Gather every line of the entries that includes the word "down".
GIVEN DATA section start
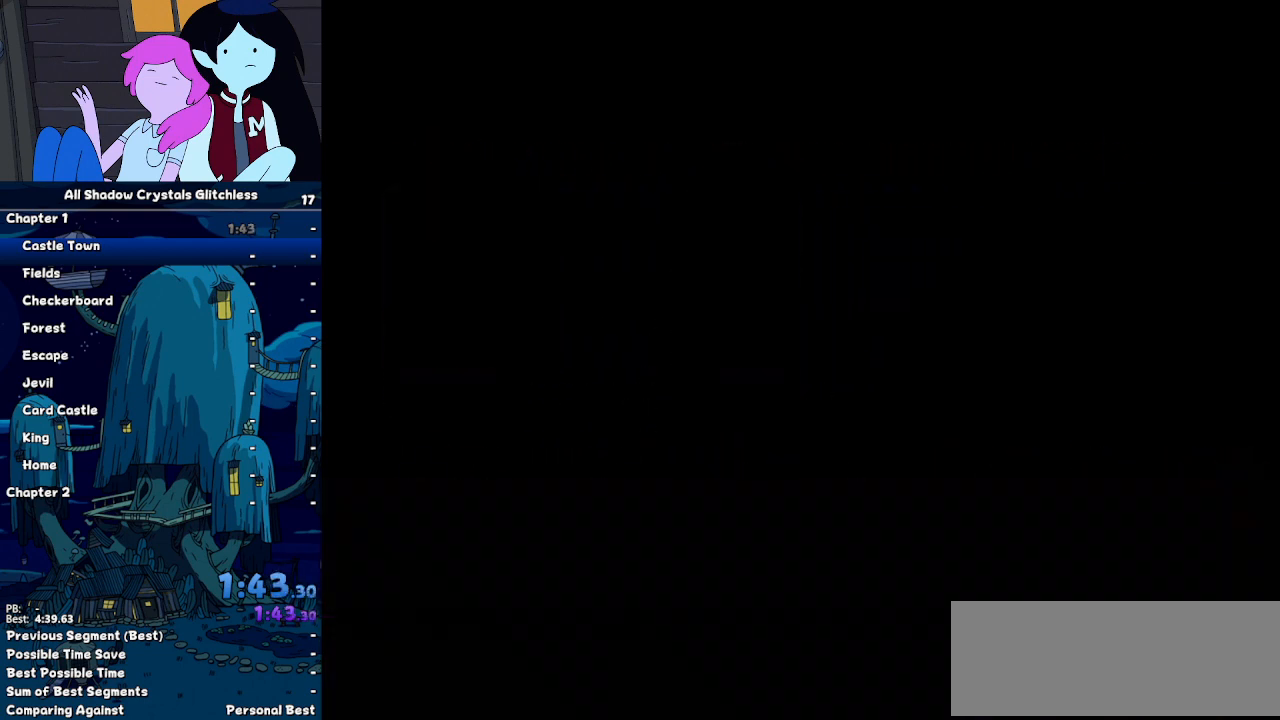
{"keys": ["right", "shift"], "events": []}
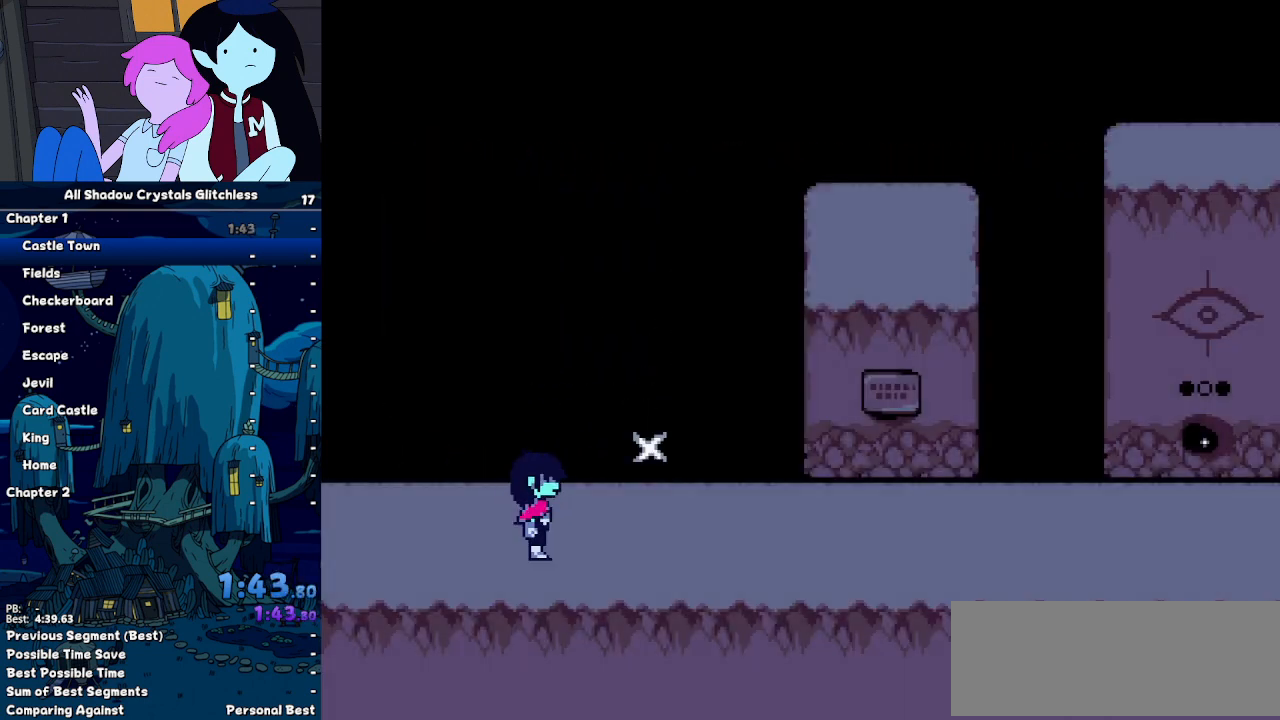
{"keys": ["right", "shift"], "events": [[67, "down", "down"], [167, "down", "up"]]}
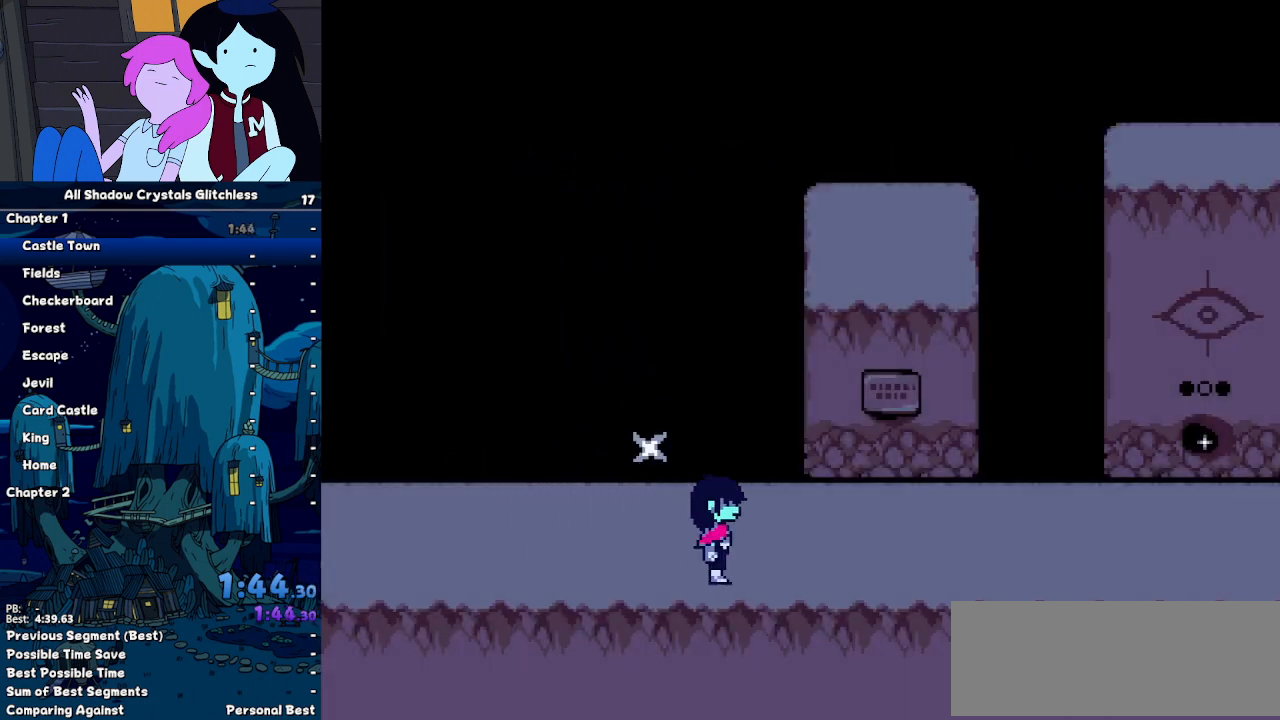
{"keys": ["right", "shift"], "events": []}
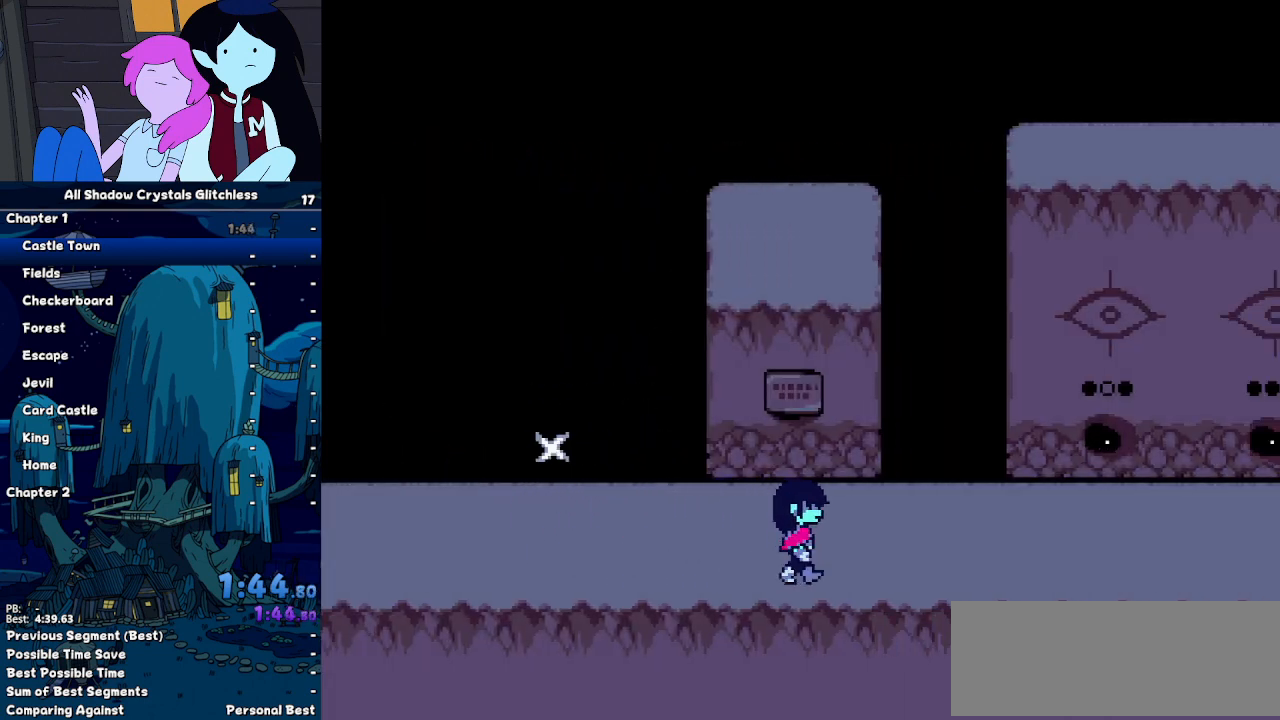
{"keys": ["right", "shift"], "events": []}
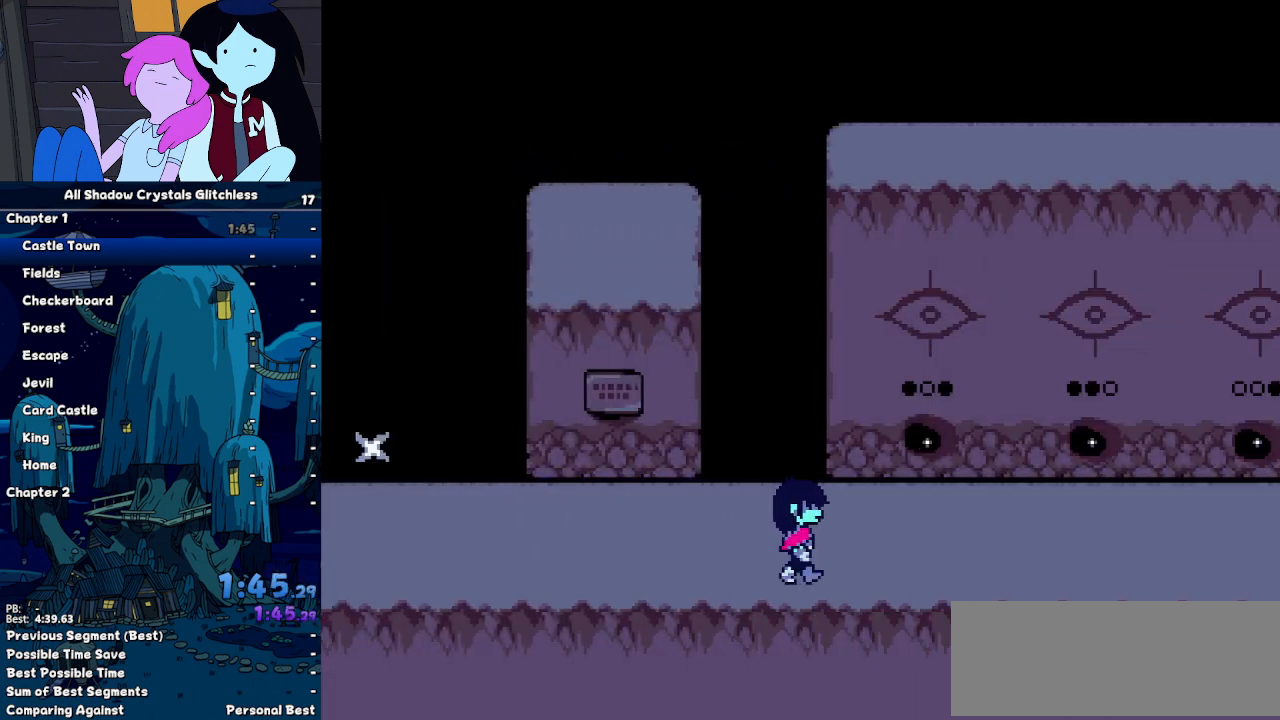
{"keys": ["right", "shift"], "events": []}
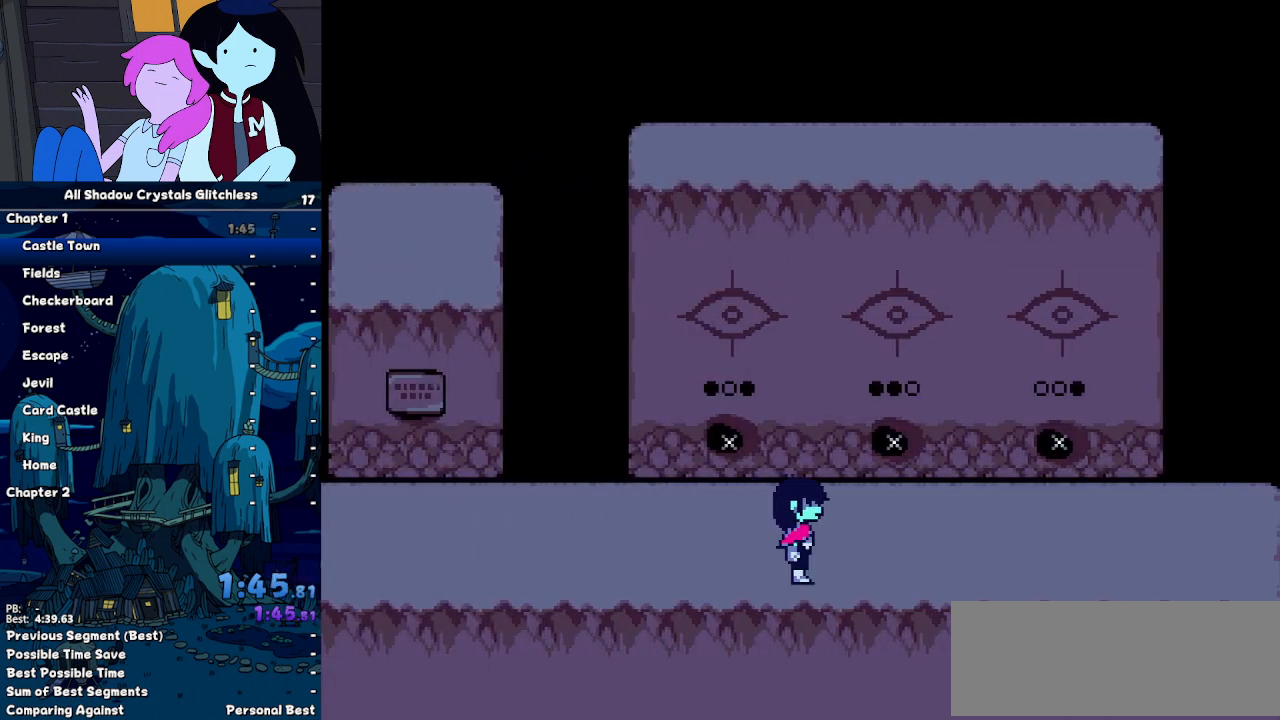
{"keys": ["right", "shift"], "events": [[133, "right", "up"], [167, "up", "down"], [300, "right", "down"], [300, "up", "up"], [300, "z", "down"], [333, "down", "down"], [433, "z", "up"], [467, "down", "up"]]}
GIVEN DATA section end
> [FINISHED TASK]
{"keys": ["right", "shift"], "events": [[67, "down", "down"], [167, "down", "up"]]}
{"keys": ["right", "shift"], "events": [[133, "right", "up"], [167, "up", "down"], [300, "right", "down"], [300, "up", "up"], [300, "z", "down"], [333, "down", "down"], [433, "z", "up"], [467, "down", "up"]]}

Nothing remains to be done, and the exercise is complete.